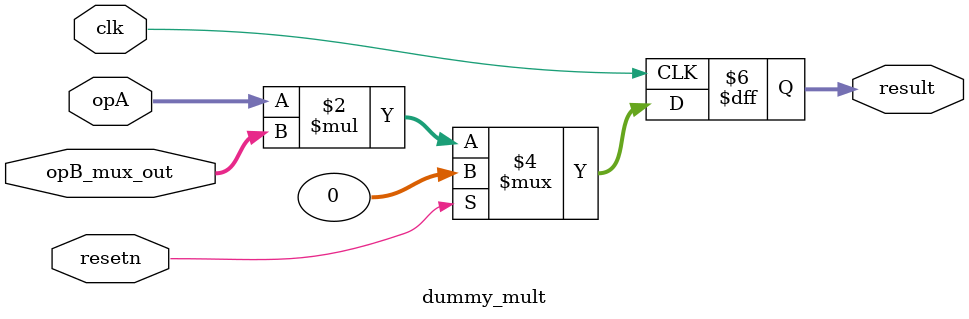
<source format=v>
module dummy_mult  (opA,opB_mux_out, clk, resetn, result);
input [31:0] opA;
input [31:0] opB_mux_out;
input  clk;
input  resetn;
output[31:0] result;
reg [31:0] result;
always @ (posedge clk)
begin
	if (resetn)
	result <= 32'b00000000000000000000000000000000;
	else
		result <= opA * opB_mux_out;
end
		endmodule
</source>
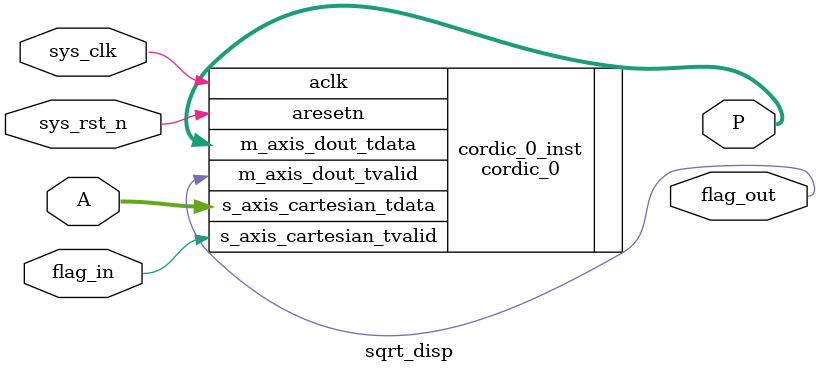
<source format=v>
`timescale 100ps/100ps
module sqrt_disp (
    input  wire       sys_clk,
    input  wire       sys_rst_n,
    input  wire [7:0] A,
    input  wire       flag_in,

    output wire       flag_out,
    output wire [7:0] P
);

cordic_0 cordic_0_inst (
  .aclk(sys_clk),                                       
  .aresetn(sys_rst_n),                                 
  .s_axis_cartesian_tvalid(flag_in), 
  .s_axis_cartesian_tdata(A),   
  .m_axis_dout_tvalid(flag_out),           
  .m_axis_dout_tdata(P)              
);
    
endmodule
</source>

● ● ● ●

## Instructions to follow:
From the first line to the last, copy the records above exactly and drop any pictures.

## Answer for the task:
<source format=v>
module dummy_mult  (opA,opB_mux_out, clk, resetn, result);
input [31:0] opA;
input [31:0] opB_mux_out;
input  clk;
input  resetn;
output[31:0] result;
reg [31:0] result;
always @ (posedge clk)
begin
	if (resetn)
	result <= 32'b00000000000000000000000000000000;
	else
		result <= opA * opB_mux_out;
end
		endmodule
</source>
<source format=v>
`timescale 100ps/100ps
module sqrt_disp (
    input  wire       sys_clk,
    input  wire       sys_rst_n,
    input  wire [7:0] A,
    input  wire       flag_in,

    output wire       flag_out,
    output wire [7:0] P
);

cordic_0 cordic_0_inst (
  .aclk(sys_clk),                                       
  .aresetn(sys_rst_n),                                 
  .s_axis_cartesian_tvalid(flag_in), 
  .s_axis_cartesian_tdata(A),   
  .m_axis_dout_tvalid(flag_out),           
  .m_axis_dout_tdata(P)              
);
    
endmodule
</source>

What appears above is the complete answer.